According to the Mail on Sunday, not a newspaper I usually read, but whose reporting of the Secretary of State’s remarks to the ASCL Conference have been brought to my attention, we need to be positive about what a great career teaching is. Apparently, according to the Mail on Sunday, Mrs Morgan told ASCL delegates:

That a number of schools are struggling to recruit good teachers but that talk of a “crisis” in recruitment may deter people from the sector. She said that, “While the headline data shows a sustained low, national vacancy rate, the reality on the ground for many heads is that they are struggling to attract the brightest and the best.” She acknowledged the cost of recruiting can be a burden when schools have “other, better things to be spending money on,” On fears that highlighting recruitment issues may put people off of becoming a teacher, the Education Secretary said: “Let’s focus on commenting to the outside world on what a great profession teaching is, how rewarding it can be and what good teachers have the power to do.”

In questions there was apparently talk of the need for a national database of vacancies: TeachVac your time has surely come.
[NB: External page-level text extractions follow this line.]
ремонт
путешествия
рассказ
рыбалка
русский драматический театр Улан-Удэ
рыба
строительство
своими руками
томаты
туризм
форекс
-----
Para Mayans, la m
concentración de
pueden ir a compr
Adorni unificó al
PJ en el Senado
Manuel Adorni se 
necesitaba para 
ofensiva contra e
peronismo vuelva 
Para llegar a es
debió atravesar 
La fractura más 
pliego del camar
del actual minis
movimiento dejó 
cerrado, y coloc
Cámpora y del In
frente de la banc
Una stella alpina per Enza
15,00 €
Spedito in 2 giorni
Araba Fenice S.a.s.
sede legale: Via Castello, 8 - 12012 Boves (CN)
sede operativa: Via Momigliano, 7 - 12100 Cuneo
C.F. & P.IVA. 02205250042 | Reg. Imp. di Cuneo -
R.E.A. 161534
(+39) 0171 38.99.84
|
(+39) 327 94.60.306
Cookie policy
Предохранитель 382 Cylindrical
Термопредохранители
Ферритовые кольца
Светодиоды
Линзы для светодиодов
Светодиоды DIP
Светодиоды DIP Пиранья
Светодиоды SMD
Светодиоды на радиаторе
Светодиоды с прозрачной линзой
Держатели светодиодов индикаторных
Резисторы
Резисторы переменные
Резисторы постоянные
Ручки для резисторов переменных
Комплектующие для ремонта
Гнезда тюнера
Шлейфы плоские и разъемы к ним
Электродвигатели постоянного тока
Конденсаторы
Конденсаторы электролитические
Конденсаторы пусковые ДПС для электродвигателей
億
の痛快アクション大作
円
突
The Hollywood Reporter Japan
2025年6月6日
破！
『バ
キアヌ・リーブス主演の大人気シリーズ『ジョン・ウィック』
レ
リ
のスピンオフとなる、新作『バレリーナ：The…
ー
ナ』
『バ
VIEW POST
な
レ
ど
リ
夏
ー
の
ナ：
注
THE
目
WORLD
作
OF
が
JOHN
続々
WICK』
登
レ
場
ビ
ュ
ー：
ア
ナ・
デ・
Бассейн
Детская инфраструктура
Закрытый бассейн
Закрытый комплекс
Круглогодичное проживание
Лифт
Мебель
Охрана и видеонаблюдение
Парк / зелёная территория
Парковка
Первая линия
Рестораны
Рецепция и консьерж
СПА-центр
In case the Secretary of State has been shielded from TeachVac by her officials I am sending her a letter outlining the advantages of the free service we have been providing for more than a year now. I agree with the heads asking why spend millions of pounds on advertising when it can be done for free?

Heads, teachers, local politicians, governors and others responsible for recruitment might ask why they haven’t tried TeachVac if it is free. Wasting money through inertia is not acceptable when everyone is complaining about the effects of austerity.

Let me re-iterate, TeachVac is free for everyone, to schools to post vacancies and to teachers, trainees and returners to post requests to be told when a vacancy meeting requirements is posted.

If you know someone involved in recruiting teachers and leadership staff in schools, do please tell them to visit and watch the demonstration videos. Signing up takes no time at all, but a school does need to know its URN – available via Edubase – as a security check.

As to the Secretary of State’s thesis about talking up teaching, I agree it is a great job, but surely she could have offered something on the workload front that would have allowed an even more positive message to have emerged from her speech. I hope by Easter, she will have something more eye catching to say to the other teacher conferences. She could even announce that the DfE is investigating free initiatives on recruitment advertising and job matching such as TeachVac. Such a move wouldn’t cost a penny, but would show the government is keen that the cash she has for schools isn’t being spend on private sector profits.

If anyone wants to know more about TeachVac, please do contact me and I will be happy to answer your queries.




8 thoughts on “Talk up teaching

  1. Reblogged this on Skorn and commented:
    See what John has to say here about teacher recruitment and pass it on to anyone with an interest in improving education.

  2. What marketing does TeachVac do to ensure teachers are aware of the web site. Most teachers go to TES which is why school advertise there.

    • As much as we can. As you may know most teacher associations receive have an association with a recruitment site that seems to preclude them form really pushing TeachVac. Still TeachVac staff tell me that they were much encouraged by the SoS’s speech. Anything anyone can do to draw the advantages of TeachVac to as wide an audience as possible is welcome. There are useful demo videos for both schools and teacher son the site. TeachVac took on another membe rof staff at the start of the month and can scale up rapidly from now onward.

      Thanks for asking.


    • Yes, TeachVac covers all teaching and leadership vacancies and is increasing the supply of teachers and trainees registering with the site. TeachVac also encourage returners to register including those teaching overseas in international schools.


      • Thanks, John. I was about to register on behalf of the school (with their blessing, of course) but I’m nervous about clicking to say I agree to the terms and conditions when I can’t seem to find a link to say what they are. I would expect ‘I agree to the Terms and Conditions’ might be a hotlink to them, but it’s not. Can you help, please?

      • There is a link to the not onerous terms and conditions at the bottom right of the home screen under T&Cs. if you click on it a pdf opens and you can print them off as well.

        Ring us if you still have any problems and the team will help.